Single-label Sentence-CNN: In this architecture, each relation consists of a pair of entities. The Sentence-CNN learns the relation representation for the entire sentence as a whole. First, we identify the sentence where each relation is located and extract the sentence and we feed it into a CNN for learning. Second, we apply the convolution layer on the sentence and learn the local features from the embedding vectors obtained from each word of the sentence. 1D convolutions compute the weighted sum of the features and select a certain combination of features. Next, we apply the max-pooling layer to extract the most important feature from the entire sentence which is called the global feature as it is considered over the entire sentence. The max-pooling layer also helps in reducing the dimensionality of the input and discarding the features that do not contribute to the classification. Then we unstack the volume into a flat vector before feeding it into the fully connected feed-forward layer. Finally, the fixed-length vector is fed into a softmax (fully-connected) layer to perform the classification. Classification error is then back-propagated ,and the model is re-trained until the error is minimized. The weights of the matrix and bias are the parameters that get tuned until the optimized model is obtained. One of the beneficial properties of CNN is that it preserves the spatial orientation; in this case, the sequence of the words in the sentence.

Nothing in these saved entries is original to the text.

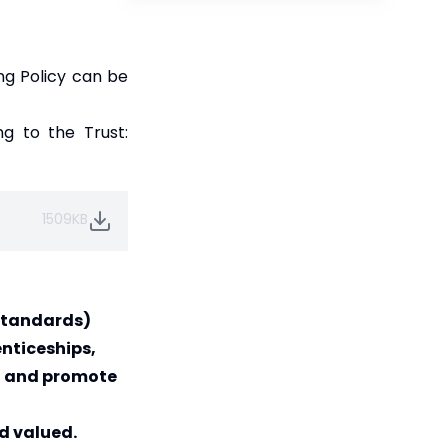
ng Policy can be
ng to the Trust:
1509KB
 Standards)
nticeships,
rd and promote
d valued.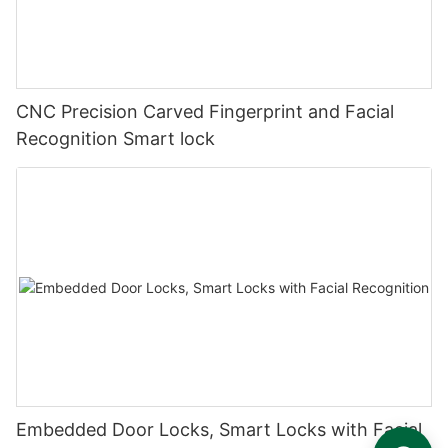
CNC Precision Carved Fingerprint and Facial
Recognition Smart lock
Embedded Door Locks, Smart Locks with Facial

Multi-label Sentence-CNN: Often in machine learning tasks, there can multiple possible labels for one instance that are not mutually exclusive. This is called a multi-label classification problem. In RE, this happens when an instance can contain more than a single set of relations between multiple entities. To address this, we modified the Sentence-CNN which predicted a single-label for an instance to predict multiple labels for an instance. As shown in Fig~\ref{fig_CNN_2}, when the multi-label flag is enabled the system outputs multi-hot encoded labels. The Multi-label Sentence-CNN is constructed differently in the following aspects: Loss function, Choice of the output layer, Multi-hot-encoding of labels. The figure shows how the multi-lable Sentence-CNN differs from the Single-label Sentence-CNN.
Segment-CNN: In the Sentence-CNN architecture, each relation is represented by an entire sentence and does not capture the positional information of the entity pairs but in Segment-CNN, the sentence is divided into segments and trained by separate convolutional units. We use this approach as our base architecture to compare the performance of our multi-label Sentence-CNN. Based on where the entities are located in the sentence, we divide the sentence into segments. Different segments play different roles in determining the relation. A sentence is explicitly segmented into five segments: preceding - tokenized words before the first concept, concept 1 - tokenized words in the first concept, middle - tokenized words between the two concepts, concept 2 - tokenized words in the second concept, and succeeding - tokenized words after the second concept.